The discovery of the coral reefs in the country’s waters is anticipated to boost ecotourism as being seen in countries like Kenya, Tanzania, Madagascar and Norway.
Coral reefs ecotourism has been successful in many developing countries including Indonesia and Philippines. It is gradually picking up in East Africa.
Only a handful of tourism operators worldwide run coral reef expeditions and safaris.
The Great Barrier Reef generates more than 1.5 million Australian dollars to Australia’s economy annually. This comes through fishing and ecotourism.
I consider that it is time the government, through the Ministry of Tourism, Arts and Culture, took a critical look at how to harness the tourism potential of the country’s coral reefs to boost domestic revenue mobilisation.
There is however hope for the future. The Head of the Petroleum Department at the Environmental Protection Agency (EPA), Mr. Kojo Agbenor-Efunam, says the areas the coral reefs are located are marine protected zone, therefore, no fishing or oil exploration activities are going to be allowed there.
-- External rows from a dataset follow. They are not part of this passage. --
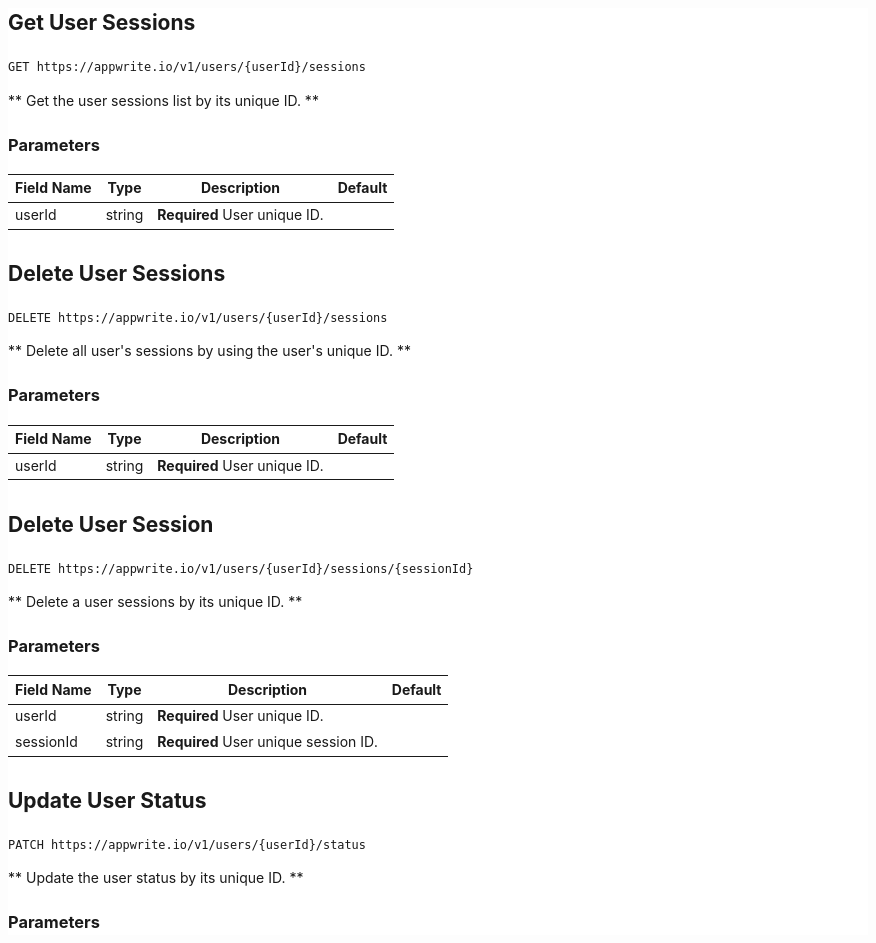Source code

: ## Get User Sessions

```http request
GET https://appwrite.io/v1/users/{userId}/sessions
```

** Get the user sessions list by its unique ID. **

### Parameters

| Field Name | Type | Description | Default |
| --- | --- | --- | --- |
| userId | string | **Required** User unique ID. |  |

## Delete User Sessions

```http request
DELETE https://appwrite.io/v1/users/{userId}/sessions
```

** Delete all user&#039;s sessions by using the user&#039;s unique ID. **

### Parameters

| Field Name | Type | Description | Default |
| --- | --- | --- | --- |
| userId | string | **Required** User unique ID. |  |

## Delete User Session

```http request
DELETE https://appwrite.io/v1/users/{userId}/sessions/{sessionId}
```

** Delete a user sessions by its unique ID. **

### Parameters

| Field Name | Type | Description | Default |
| --- | --- | --- | --- |
| userId | string | **Required** User unique ID. |  |
| sessionId | string | **Required** User unique session ID. |  |

## Update User Status

```http request
PATCH https://appwrite.io/v1/users/{userId}/status
```

** Update the user status by its unique ID. **

### Parameters
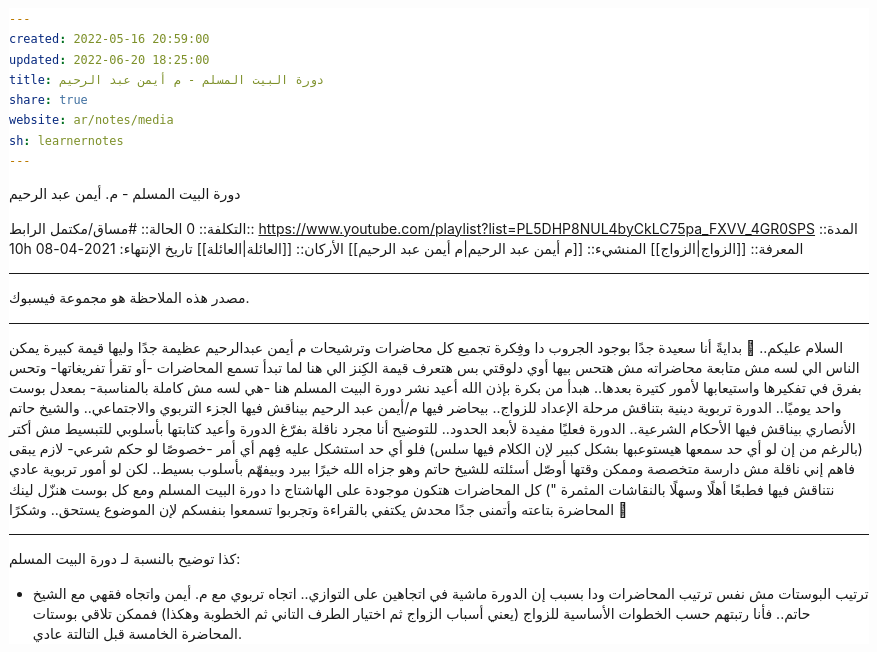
 ```yaml
---
created: 2022-05-16 20:59:00
updated: 2022-06-20 18:25:00
title: دورة البيت المسلم - م أيمن عبد الرحيم
share: true
website: ar/notes/media
sh: learnernotes
---
```


دورة البيت المسلم - م. أيمن عبد الرحيم

التكلفة:: 0
الحالة:: #مساق/مكتمل
الرابط:: <https://www.youtube.com/playlist?list=PL5DHP8NUL4byCkLC75pa_FXVV_4GR0SPS>
المدة:: 10h
المعرفة:: [[الزواج|الزواج]]
المنشيء:: [[م أيمن عبد الرحيم|م أيمن عبد الرحيم]]
اﻷركان:: [[العائلة|العائلة]]
تاريخ اﻹنتهاء: 2021-04-08

---

مصدر هذه الملاحظة هو مجموعة فيسبوك.

```toc

```

---

السلام عليكم.. 🌺
بدايةً أنا سعيدة جدًا بوجود الجروب دا وفِكرة تجميع كل محاضرات وترشيحات م أيمن عبدالرحيم عظيمة جدًا وليها قيمة كبيرة يمكن الناس الي لسه مش متابعة محاضراته مش هتحس بيها أوي دلوقتي بس هتعرف قيمة الكِنز الي هنا لما تبدأ تسمع المحاضرات -أو تقرأ تفريغاتها- وتحس بفرق في تفكيرها واستيعابها لأمور كتيرة بعدها..
هبدأ من بكرة بإذن الله أعيد نشر دورة البيت المسلم هنا -هي لسه مش كاملة بالمناسبة- بمعدل بوست واحد يوميًا.. الدورة تربوية دينية بتناقش مرحلة الإعداد للزواج..
بيحاضر فيها م/أيمن عبد الرحيم بيناقش فيها الجزء التربوي والاجتماعي..
والشيخ حاتم الأنصاري بيناقش فيها الأحكام الشرعية.. الدورة فعليًا مفيدة لأبعد الحدود..
للتوضيح أنا مجرد ناقلة بفرّغ الدورة وأعيد كتابتها بأسلوبي للتبسيط مش أكتر (بالرغم من إن لو أي حد سمعها هيستوعبها بشكل كبير لإن الكلام فيها سلس) فلو أي حد استشكل عليه فِهم أي أمر -خصوصًا لو حكم شرعي- لازم يبقى فاهم إني ناقلة مش دارسة متخصصة وممكن وقتها أوصّل أسئلته للشيخ حاتم وهو جزاه الله خيرًا بيرد وبيفهّم بأسلوب بسيط.. لكن لو أمور تربوية عادي نتناقش فيها فطبعًا أهلًا وسهلًا بالنقاشات المثمرة ")
كل المحاضرات هتكون موجودة على الهاشتاج دا دورة البيت المسلم ومع كل بوست هنزّل لينك المحاضرة بتاعته وأتمنى جدًا محدش يكتفي بالقراءة وتجربوا تسمعوا بنفسكم لإن الموضوع يستحق..
وشكرًا 🌺

---

كذا توضيح بالنسبة لـ دورة البيت المسلم:

- ترتيب البوستات مش نفس ترتيب المحاضرات ودا بسبب إن الدورة ماشية في اتجاهين على التوازي.. اتجاه تربوي مع م. أيمن واتجاه فقهي مع الشيخ حاتم.. فأنا رتبتهم حسب الخطوات الأساسية للزواج (يعني أسباب الزواج ثم اختيار الطرف التاني ثم الخطوبة وهكذا) فممكن تلاقي بوستات المحاضرة الخامسة قبل التالتة عادي.
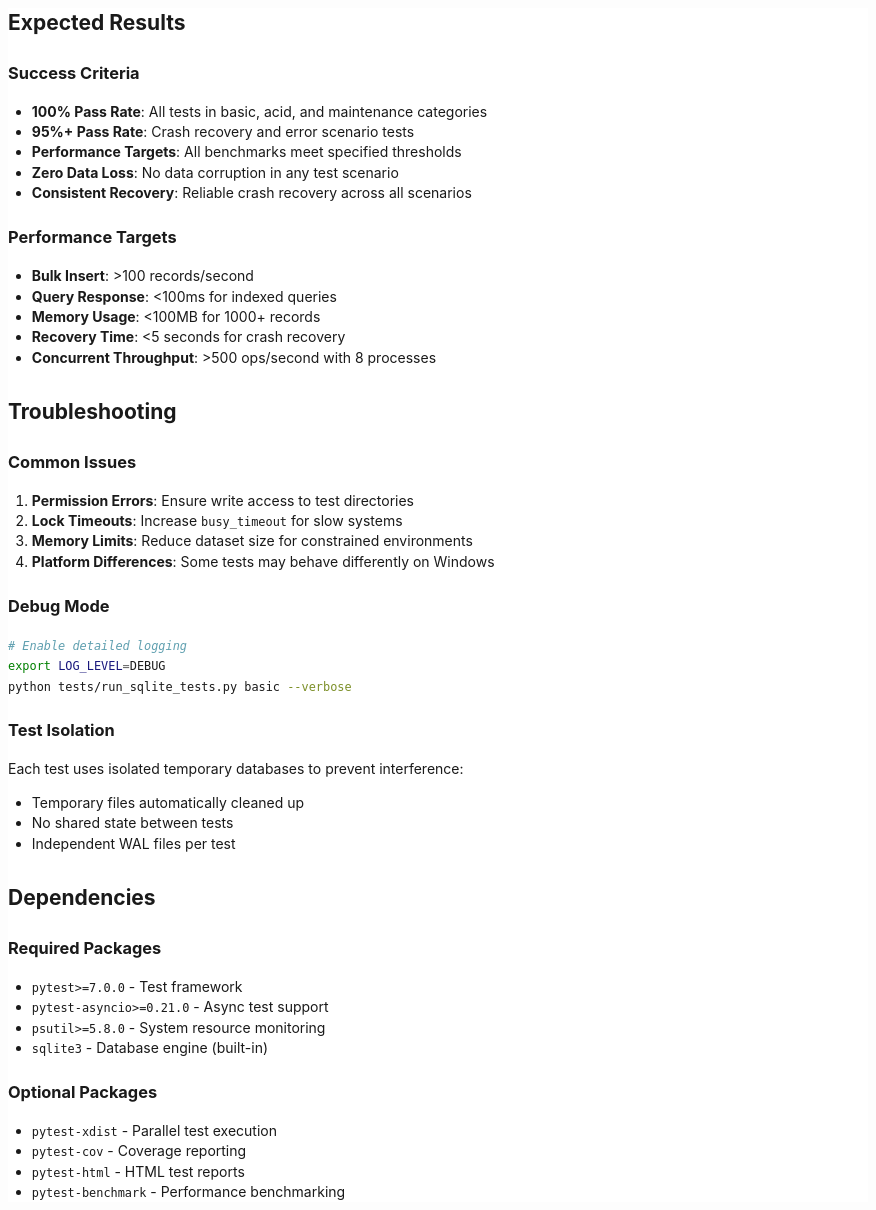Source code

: ## Expected Results

### Success Criteria
- **100% Pass Rate**: All tests in basic, acid, and maintenance categories
- **95%+ Pass Rate**: Crash recovery and error scenario tests
- **Performance Targets**: All benchmarks meet specified thresholds
- **Zero Data Loss**: No data corruption in any test scenario
- **Consistent Recovery**: Reliable crash recovery across all scenarios

### Performance Targets
- **Bulk Insert**: >100 records/second
- **Query Response**: <100ms for indexed queries  
- **Memory Usage**: <100MB for 1000+ records
- **Recovery Time**: <5 seconds for crash recovery
- **Concurrent Throughput**: >500 ops/second with 8 processes

## Troubleshooting

### Common Issues
1. **Permission Errors**: Ensure write access to test directories
2. **Lock Timeouts**: Increase `busy_timeout` for slow systems
3. **Memory Limits**: Reduce dataset size for constrained environments
4. **Platform Differences**: Some tests may behave differently on Windows

### Debug Mode
```bash
# Enable detailed logging
export LOG_LEVEL=DEBUG
python tests/run_sqlite_tests.py basic --verbose
```

### Test Isolation
Each test uses isolated temporary databases to prevent interference:
- Temporary files automatically cleaned up
- No shared state between tests
- Independent WAL files per test

## Dependencies

### Required Packages
- `pytest>=7.0.0` - Test framework
- `pytest-asyncio>=0.21.0` - Async test support
- `psutil>=5.8.0` - System resource monitoring
- `sqlite3` - Database engine (built-in)

### Optional Packages
- `pytest-xdist` - Parallel test execution
- `pytest-cov` - Coverage reporting
- `pytest-html` - HTML test reports
- `pytest-benchmark` - Performance benchmarking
Participants at the national fisheries dialogue in Accra also called for the introduction of an electronic monitoring system (EMS) on all fishing vessels operating in the country’s territorial waters.
This would aid the capturing of all activities onboard the vessel and to forward that directly through satellite imagery to a central database onshore.
The move is going to help bring down illegal fishing practices on the high seas, to help rejuvenate the dwindling fish stocks and promote sustainable fisheries management.
This position is shared by fishermen, fishmongers, officials from the Fisheries Commission, civil society organisations, Ghana National Canoe Fishermen Council (GNCFC) and Ghana Inshore Fishermen Association.
These groups want the Fisheries Commission to publish the names of offending canoes and fishing vessels.
It should not just end there, any infractions must be punished to serve as deterrent – that is the way to go.